Group opposes museum plan

Hui Malama does not want Bishop Museum defined as a native Hawaiian organization

Honolulu Star-Bulletin
Wednesday, September 1, 2004

Lilikala Kame'eleihiwa
RICHARD WALKER /
RWALKER@STARBULLETIN.COM

A group of native Hawaiians chanted before a news conference yesterday on the Bishop Museum front lawn.

By Sally Apgar
sapgar@starbulletin.com

A group of native Hawaiians stood on the front lawn of Bishop Museum yesterday and reiterated their call for the resignation of the museum's director.

The group opposes the museum board's proposed "interim guidance policy," announced earlier this summer in which the museum defined itself as a native Hawaiian organization under the terms of the Native American Graves Protection and Repatriation Act of 1990. NAGPRA was enacted to provide procedures for museums to return ancestral bones and four classes of objects to Native Americans and Hawaiians.

"This is extremely colonial and paternal," said Edward Ayau, describing the proposed policy. Ayau is a spokesman for Hui Malama I Na Kupuna O Hawaii Nei, founded in 1988 to care for ancestral remains, sacred objects and burial sites.

Federal authorities are investigating the alleged black market sale of items that Bishop Museum and the Peabody Essex Museum in Massachusetts repatriated to Hui Malama for reburial in two Big Island caves. Hui Malama acknowledged last week that repatriated items were taken from one of the caves.
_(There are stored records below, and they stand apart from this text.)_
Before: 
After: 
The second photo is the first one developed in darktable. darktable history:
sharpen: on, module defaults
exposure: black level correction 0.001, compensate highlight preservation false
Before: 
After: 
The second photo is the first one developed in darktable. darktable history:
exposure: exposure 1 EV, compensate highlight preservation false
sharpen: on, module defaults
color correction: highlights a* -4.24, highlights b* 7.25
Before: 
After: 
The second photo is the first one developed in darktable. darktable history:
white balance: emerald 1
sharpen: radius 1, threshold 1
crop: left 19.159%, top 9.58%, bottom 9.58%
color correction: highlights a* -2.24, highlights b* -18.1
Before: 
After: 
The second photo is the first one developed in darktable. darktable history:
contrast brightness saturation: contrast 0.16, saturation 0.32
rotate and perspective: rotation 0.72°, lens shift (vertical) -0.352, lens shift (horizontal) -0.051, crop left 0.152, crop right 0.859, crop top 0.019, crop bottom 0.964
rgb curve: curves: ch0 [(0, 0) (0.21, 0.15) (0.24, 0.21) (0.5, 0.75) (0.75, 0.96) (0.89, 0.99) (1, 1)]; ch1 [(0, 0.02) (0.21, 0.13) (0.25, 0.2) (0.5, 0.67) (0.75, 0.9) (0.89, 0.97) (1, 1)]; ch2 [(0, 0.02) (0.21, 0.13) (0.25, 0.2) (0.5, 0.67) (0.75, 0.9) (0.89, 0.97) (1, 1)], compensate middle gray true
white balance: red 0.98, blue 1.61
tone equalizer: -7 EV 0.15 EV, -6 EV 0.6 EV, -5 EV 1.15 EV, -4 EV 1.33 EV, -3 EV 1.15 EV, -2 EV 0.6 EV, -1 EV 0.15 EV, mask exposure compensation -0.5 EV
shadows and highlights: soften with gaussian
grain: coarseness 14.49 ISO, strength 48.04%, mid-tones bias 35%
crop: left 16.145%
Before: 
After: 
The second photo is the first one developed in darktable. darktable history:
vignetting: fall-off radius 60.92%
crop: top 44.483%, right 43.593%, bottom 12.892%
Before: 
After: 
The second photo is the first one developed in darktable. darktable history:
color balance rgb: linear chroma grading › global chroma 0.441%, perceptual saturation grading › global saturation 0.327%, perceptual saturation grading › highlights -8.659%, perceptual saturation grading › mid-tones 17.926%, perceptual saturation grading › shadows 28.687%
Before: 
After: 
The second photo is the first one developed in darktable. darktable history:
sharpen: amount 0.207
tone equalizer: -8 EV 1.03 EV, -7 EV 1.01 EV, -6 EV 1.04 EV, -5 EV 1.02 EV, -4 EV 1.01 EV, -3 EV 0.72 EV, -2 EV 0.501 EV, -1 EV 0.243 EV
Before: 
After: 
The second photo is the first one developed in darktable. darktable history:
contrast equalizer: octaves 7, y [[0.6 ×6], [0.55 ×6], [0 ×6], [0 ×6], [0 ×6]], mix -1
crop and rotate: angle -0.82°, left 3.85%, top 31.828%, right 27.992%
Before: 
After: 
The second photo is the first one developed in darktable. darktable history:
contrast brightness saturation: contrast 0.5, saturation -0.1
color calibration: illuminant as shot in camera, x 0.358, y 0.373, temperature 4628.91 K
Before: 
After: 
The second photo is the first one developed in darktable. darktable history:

Ayau said NAGPRA was "human rights legislation" designed to right wrongs of the past in which human remains were displayed in museums. He said NAGPRA never intended for museums, which have acquired human remains of ancestors from burial caves, to stand as a native Hawaiian organization.

Ayau said the intent of NAGPRA was "to heal historic wounds, and this (interim policy) opens them."

Lilikala Kame'eleihiwa
RICHARD WALKER /
RWALKER@STARBULLETIN.COM

Lilikala Kame'eleihiwa gave a statement yesterday as Frenchy DeSoto listened during a news conference.

Participating in yesterday's news conference were about 20 native Hawaiians, including kupuna and former Office of Hawaiian Affairs trustee Frenchy DeSoto, members of Hui Malama, and Lilikala Kame'eleihiwa, a professor with the University of Hawaii's Center for Hawaiian Studies.

DeSoto called the museum's policy "an outrage. We want freedom of religion and there is no freedom of religion for us."

In addition to calling for Museum Director William Brown's resignation because of the policy, the group presented a petition with several hundred signatures protesting it.

Brown declined to comment. A museum official present at the news conference also declined to comment.

Since announcing the museum board's proposed policy, the museum has been taking public comments and is expected to make a final decision in September. NAGPRA's National Review Committee is also expected to review the legality of the precedent-setting policy in its Sept. 17-18 meeting in Washington, D.C. (The guidance policy is on the museum Web site at www.bishopmuseum.org/NAGPRAGuidlines.html.)

In the past, Brown has said that the museum's founding mission fits within NAGPRA's legal definition of a native Hawaiian organization.

The museum was founded in 1889 by Charles Reed Bishop as a memorial to his wife, Princess Bernice Pauahi Bishop, the last of the Kamehameha line of ruling chiefs. The museum's core collection included items owned by Pauahi, Princess Ruth Keelikolani, Queen Emma and Queen Liliuokalani. The museum was charged with being a steward of the collections for future generations.

Based on its founding mission, Brown has argued that the museum is a native Hawaiian organization under NAGPRA because it "serves and represents the interests of native Hawaiians" and "has expertise in native Hawaiian affairs." In 2003, the museum also amended its bylaws to cover another criteria of NAGPRA that such an organization has as a "stated purpose the provision of services to native Hawaiians."

But Ayau said yesterday that if the museum proclaims itself a native Hawaiian organization "it causes an inherent conflict of interest. How can they be both a claimant and a museum?"

The museum has said that it would be on an equal footing with other native Hawaiian organizations. A federal judge has ruled that consensus among native Hawaiian organizations must be reached on the disposition of artifacts. The museum has said it would be one voice in that consensus.

But Ayau and others claim the museum has an unfair advantage: If an object now held in the museum is disputed, it remains with the museum. Ayau says they could dispute any item and it would remain at the museum. The only recourse is to take it to federal court.

Ayau said that with this proposed policy, "The museum is saying that native Hawaiians are not competent to take care of their ancestors and their moepu (objects buried with human remains)."

Several native Hawaiians also attacked the notion of what the museum calls burial objects.

Vicky Holt Takamine, a kumu hula and a Hawaiian cultural activist, said: "What if I want to be buried with my red shoes? In 100 or 150 years from now, does some archaeologist say they are not burial items" and can therefore be in a museum?